→ Aufgabenstellung:
Geben Sie aus dem nachstehenden Text über die 1934 eröffnete Anlage einen Abschnitt wortgetreu aus. Setzen Sie bei den Worten „Schon bald galt“ ein und hören Sie nach „keine Täter kennt.“ auf.

→ Text:
- - - -

Die Glorifizierung vergangener Schlächtereien war auch damals schon der erste Schritt zur Vorbereitung der geplanten neuen. 1934 war es dann so weit: Der Nazi-Oberbürgermeister Carl Neinhaus konnte mit stolzgeschwellter Brust im Braunhemd die vor uns liegende Monströsität eröffnen.
Schon bald galt es, Platz zu schaffen für neue sogenannte Helden, die ihren Einsatz im nationalsozialistischen Vernichtungskrieg nicht überlebt haben – Wehrmachtsangehörige ebenso wie Mitglieder der SS. Nach 1945 war die uneingeschränkte Beweihräucherung des Massenmordes doch nicht mehr ganz opportun. Auf dem faschistischen Opferstein im Zentrum der Anlage wurde verschämt die entpolitisierende und gleichmacherische Aufschrift „Den Opfern von Krieg und Gewalt in aller Welt“ angebracht. Damit wurden die Nazimörder und ihre Opfer in einen Topf geworfen und zu gemeinsamen Opfern des Bösen an sich erklärt, das keine Herkunft und keine Täter kennt.

- - - -

→ Untersuchte Datensätze:
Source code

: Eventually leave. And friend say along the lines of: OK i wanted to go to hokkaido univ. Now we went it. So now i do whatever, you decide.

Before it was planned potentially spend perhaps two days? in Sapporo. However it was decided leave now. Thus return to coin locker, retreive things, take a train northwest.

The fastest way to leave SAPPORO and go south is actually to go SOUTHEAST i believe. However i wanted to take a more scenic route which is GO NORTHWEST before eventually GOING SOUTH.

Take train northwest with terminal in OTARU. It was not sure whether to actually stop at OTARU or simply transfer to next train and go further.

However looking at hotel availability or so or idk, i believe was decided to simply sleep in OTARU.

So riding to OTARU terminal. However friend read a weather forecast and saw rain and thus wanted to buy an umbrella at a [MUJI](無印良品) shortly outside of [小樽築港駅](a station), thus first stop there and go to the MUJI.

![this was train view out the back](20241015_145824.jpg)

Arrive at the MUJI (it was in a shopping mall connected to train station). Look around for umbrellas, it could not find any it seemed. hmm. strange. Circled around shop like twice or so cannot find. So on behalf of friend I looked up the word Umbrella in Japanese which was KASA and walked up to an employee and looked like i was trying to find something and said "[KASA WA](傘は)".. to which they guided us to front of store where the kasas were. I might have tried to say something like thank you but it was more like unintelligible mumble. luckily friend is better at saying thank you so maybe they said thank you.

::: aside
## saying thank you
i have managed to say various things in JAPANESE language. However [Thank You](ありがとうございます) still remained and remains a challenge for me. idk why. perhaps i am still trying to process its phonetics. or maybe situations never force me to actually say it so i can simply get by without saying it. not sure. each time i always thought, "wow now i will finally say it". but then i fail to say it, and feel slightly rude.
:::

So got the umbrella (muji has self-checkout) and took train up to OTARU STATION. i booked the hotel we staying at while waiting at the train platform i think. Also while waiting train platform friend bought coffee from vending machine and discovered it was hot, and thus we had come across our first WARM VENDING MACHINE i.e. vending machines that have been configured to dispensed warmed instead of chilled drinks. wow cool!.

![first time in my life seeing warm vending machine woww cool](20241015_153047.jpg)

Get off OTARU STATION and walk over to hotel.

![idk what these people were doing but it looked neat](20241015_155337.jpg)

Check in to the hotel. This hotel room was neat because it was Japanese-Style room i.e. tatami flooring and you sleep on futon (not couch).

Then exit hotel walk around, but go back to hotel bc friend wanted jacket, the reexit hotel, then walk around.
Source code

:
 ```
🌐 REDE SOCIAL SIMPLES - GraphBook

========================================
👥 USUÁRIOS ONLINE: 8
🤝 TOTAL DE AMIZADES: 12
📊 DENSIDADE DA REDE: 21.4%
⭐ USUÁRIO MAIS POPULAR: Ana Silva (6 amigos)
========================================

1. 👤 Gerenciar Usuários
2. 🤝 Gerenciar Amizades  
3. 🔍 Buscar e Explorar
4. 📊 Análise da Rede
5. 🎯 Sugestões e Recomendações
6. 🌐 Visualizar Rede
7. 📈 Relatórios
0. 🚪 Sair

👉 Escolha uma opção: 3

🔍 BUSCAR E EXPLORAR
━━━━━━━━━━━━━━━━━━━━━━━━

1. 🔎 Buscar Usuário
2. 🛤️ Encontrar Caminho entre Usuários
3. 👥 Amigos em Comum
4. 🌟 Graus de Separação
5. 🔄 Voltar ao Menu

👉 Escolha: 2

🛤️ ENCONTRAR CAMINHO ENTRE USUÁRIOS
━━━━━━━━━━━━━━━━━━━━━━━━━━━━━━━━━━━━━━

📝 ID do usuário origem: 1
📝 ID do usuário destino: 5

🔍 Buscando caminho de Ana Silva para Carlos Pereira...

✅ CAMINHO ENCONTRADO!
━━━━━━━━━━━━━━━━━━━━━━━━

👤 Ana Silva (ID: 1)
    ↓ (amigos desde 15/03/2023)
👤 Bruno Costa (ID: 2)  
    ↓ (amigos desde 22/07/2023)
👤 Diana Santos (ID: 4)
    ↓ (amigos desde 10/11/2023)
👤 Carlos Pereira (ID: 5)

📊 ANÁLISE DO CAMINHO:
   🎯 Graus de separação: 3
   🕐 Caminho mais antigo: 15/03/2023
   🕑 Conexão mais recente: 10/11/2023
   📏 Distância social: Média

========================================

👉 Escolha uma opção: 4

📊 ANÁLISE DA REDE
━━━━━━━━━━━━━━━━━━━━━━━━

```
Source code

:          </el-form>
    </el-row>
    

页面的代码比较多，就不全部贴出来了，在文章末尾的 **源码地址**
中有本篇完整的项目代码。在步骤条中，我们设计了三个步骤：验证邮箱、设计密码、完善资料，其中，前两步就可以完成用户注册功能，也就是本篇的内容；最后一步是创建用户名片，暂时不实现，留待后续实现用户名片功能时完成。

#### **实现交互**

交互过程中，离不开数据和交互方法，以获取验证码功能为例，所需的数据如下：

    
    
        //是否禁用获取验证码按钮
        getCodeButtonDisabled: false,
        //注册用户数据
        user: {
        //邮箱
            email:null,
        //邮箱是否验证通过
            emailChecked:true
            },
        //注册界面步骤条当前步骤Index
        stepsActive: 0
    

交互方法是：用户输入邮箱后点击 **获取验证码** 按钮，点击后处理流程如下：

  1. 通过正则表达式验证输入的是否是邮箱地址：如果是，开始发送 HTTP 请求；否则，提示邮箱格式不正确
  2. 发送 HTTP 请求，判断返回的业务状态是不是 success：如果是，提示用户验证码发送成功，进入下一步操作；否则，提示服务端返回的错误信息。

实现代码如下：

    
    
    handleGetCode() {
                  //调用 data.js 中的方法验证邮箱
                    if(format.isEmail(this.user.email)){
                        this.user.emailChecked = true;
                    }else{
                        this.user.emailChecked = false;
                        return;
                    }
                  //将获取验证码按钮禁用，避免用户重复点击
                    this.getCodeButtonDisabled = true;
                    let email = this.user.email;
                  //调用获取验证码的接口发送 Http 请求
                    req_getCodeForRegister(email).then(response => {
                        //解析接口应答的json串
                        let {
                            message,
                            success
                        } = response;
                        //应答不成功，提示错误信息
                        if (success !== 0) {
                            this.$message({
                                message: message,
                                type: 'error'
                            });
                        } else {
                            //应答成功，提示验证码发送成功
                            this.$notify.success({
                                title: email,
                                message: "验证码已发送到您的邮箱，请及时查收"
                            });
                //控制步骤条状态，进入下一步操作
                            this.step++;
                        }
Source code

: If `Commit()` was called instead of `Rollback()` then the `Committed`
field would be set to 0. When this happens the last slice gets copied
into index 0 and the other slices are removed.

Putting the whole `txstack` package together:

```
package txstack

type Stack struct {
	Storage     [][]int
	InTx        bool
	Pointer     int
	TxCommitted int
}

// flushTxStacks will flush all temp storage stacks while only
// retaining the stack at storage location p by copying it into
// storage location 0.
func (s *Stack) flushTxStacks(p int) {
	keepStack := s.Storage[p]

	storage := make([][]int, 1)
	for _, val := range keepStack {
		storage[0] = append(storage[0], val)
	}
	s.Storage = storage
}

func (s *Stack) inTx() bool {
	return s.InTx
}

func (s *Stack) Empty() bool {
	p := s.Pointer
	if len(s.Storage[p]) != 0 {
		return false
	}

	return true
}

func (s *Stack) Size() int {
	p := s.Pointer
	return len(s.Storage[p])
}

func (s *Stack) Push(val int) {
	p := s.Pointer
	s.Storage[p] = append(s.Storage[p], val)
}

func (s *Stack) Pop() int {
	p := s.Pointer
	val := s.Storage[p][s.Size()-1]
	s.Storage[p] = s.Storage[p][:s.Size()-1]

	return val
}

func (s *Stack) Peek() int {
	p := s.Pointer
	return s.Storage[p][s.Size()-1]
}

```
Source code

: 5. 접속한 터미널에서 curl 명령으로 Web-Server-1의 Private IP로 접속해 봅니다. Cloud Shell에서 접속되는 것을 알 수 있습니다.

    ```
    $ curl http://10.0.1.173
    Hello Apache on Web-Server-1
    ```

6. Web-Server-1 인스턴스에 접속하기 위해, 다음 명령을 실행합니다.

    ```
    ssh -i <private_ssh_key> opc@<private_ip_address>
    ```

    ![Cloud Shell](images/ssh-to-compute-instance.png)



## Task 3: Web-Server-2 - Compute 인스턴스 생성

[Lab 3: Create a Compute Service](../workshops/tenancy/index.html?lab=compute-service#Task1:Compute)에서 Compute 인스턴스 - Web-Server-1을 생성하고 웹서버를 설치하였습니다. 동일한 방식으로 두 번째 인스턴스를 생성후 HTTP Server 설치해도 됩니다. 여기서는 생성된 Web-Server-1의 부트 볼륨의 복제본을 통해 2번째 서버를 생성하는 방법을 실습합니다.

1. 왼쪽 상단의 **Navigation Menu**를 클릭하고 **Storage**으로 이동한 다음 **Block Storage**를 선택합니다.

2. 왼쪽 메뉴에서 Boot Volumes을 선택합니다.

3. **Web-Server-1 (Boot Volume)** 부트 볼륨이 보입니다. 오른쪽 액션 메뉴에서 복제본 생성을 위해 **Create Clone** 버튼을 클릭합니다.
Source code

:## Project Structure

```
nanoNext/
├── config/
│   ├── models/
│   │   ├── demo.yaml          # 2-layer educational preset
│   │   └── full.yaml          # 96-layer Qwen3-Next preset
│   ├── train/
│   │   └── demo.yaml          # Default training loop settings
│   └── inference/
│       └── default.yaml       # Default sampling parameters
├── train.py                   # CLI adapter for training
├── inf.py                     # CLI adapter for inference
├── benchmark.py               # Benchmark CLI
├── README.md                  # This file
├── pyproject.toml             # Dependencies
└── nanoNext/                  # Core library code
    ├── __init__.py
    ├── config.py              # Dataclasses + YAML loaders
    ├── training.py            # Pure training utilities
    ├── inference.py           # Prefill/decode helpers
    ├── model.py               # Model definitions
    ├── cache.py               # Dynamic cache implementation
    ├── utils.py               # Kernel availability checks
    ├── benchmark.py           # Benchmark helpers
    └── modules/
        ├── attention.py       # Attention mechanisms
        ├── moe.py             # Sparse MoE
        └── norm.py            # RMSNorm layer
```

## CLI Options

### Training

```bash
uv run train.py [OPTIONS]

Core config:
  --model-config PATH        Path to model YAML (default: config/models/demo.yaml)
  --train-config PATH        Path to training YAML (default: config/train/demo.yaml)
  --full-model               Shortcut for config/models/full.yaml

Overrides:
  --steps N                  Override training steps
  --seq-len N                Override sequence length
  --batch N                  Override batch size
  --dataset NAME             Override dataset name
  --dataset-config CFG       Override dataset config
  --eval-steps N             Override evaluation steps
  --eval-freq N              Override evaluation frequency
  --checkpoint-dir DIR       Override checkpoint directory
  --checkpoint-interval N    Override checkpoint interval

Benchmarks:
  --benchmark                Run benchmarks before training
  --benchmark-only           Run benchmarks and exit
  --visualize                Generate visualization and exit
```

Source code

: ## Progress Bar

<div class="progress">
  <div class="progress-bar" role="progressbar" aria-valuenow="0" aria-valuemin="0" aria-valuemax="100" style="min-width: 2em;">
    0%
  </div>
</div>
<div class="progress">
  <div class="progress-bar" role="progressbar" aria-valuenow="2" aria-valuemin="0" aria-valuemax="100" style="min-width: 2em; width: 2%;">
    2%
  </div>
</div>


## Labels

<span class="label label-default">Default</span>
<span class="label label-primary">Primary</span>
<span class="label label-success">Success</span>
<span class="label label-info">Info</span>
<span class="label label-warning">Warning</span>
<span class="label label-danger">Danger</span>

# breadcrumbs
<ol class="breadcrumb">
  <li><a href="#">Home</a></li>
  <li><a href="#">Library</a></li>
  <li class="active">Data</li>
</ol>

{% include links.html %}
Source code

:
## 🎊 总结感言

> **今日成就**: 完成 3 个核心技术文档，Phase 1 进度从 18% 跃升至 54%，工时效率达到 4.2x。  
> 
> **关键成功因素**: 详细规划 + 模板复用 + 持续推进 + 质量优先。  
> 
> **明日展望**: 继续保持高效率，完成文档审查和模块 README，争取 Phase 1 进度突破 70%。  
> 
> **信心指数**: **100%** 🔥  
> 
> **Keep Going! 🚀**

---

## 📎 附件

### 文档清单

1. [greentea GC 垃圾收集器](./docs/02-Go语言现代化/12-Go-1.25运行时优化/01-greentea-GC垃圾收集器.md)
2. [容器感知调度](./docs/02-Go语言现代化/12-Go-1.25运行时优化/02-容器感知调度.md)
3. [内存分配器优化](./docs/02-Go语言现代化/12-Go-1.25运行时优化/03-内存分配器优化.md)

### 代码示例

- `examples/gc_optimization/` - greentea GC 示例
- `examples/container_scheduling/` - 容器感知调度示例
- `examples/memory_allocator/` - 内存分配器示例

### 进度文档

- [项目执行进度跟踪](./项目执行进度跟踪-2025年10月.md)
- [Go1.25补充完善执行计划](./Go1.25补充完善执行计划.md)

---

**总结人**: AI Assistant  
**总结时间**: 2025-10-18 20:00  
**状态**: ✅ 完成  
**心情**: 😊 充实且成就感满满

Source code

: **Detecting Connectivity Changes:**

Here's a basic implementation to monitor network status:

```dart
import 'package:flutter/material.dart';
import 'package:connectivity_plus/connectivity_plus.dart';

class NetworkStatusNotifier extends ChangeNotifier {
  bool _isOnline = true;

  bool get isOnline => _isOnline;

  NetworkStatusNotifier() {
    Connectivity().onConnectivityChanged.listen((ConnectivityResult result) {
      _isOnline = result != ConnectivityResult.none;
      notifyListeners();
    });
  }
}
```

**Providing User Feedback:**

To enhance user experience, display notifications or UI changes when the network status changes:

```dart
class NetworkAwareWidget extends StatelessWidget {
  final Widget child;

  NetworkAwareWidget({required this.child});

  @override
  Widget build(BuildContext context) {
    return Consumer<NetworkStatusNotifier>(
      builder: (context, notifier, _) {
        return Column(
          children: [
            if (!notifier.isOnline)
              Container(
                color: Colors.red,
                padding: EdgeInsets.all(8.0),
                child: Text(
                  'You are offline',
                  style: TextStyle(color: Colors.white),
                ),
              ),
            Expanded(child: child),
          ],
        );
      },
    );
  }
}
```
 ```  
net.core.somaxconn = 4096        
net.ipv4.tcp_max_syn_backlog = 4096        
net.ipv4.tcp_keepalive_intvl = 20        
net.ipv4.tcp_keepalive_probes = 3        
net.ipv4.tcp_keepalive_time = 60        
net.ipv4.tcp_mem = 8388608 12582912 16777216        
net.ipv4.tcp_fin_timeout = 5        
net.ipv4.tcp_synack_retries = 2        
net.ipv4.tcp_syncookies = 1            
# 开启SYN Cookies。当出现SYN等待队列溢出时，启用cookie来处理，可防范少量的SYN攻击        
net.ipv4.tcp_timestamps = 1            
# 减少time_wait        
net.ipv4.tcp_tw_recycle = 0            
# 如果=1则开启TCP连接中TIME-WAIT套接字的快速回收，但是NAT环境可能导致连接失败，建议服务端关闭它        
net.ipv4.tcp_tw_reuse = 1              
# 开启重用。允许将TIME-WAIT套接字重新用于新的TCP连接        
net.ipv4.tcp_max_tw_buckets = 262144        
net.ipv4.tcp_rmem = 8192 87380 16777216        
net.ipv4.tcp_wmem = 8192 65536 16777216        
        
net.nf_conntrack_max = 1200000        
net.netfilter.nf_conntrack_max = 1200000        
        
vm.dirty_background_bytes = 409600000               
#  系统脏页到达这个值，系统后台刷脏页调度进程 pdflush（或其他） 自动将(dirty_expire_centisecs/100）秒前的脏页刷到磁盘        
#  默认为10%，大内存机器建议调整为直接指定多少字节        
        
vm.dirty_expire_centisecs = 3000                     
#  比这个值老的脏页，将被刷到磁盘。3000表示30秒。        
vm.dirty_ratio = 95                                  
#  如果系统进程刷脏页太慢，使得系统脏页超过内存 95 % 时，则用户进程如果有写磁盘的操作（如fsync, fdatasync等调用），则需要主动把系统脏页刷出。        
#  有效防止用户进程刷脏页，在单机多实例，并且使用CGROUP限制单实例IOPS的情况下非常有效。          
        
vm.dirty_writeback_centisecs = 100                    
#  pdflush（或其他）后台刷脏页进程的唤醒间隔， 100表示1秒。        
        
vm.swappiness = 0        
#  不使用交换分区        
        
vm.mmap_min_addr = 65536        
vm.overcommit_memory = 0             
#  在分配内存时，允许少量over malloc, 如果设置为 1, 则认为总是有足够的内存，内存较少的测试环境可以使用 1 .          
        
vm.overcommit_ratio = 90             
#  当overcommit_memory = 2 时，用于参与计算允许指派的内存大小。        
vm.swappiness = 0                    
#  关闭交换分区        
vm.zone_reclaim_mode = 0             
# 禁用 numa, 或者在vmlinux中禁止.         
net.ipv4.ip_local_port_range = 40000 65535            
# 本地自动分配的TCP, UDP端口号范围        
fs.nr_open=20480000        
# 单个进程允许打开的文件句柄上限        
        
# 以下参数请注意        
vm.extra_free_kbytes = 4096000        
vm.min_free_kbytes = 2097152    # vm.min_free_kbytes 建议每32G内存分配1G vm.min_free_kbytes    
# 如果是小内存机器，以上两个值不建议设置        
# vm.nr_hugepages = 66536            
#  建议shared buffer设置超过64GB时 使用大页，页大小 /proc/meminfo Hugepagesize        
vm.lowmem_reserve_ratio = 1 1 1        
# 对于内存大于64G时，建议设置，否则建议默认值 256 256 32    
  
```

- - - -

→ Ergebnis der Übung:
Schon bald galt es, Platz zu schaffen für neue sogenannte Helden, die ihren Einsatz im nationalsozialistischen Vernichtungskrieg nicht überlebt haben – Wehrmachtsangehörige ebenso wie Mitglieder der SS. Nach 1945 war die uneingeschränkte Beweihräucherung des Massenmordes doch nicht mehr ganz opportun. Auf dem faschistischen Opferstein im Zentrum der Anlage wurde verschämt die entpolitisierende und gleichmacherische Aufschrift „Den Opfern von Krieg und Gewalt in aller Welt“ angebracht. Damit wurden die Nazimörder und ihre Opfer in einen Topf geworfen und zu gemeinsamen Opfern des Bösen an sich erklärt, das keine Herkunft und keine Täter kennt.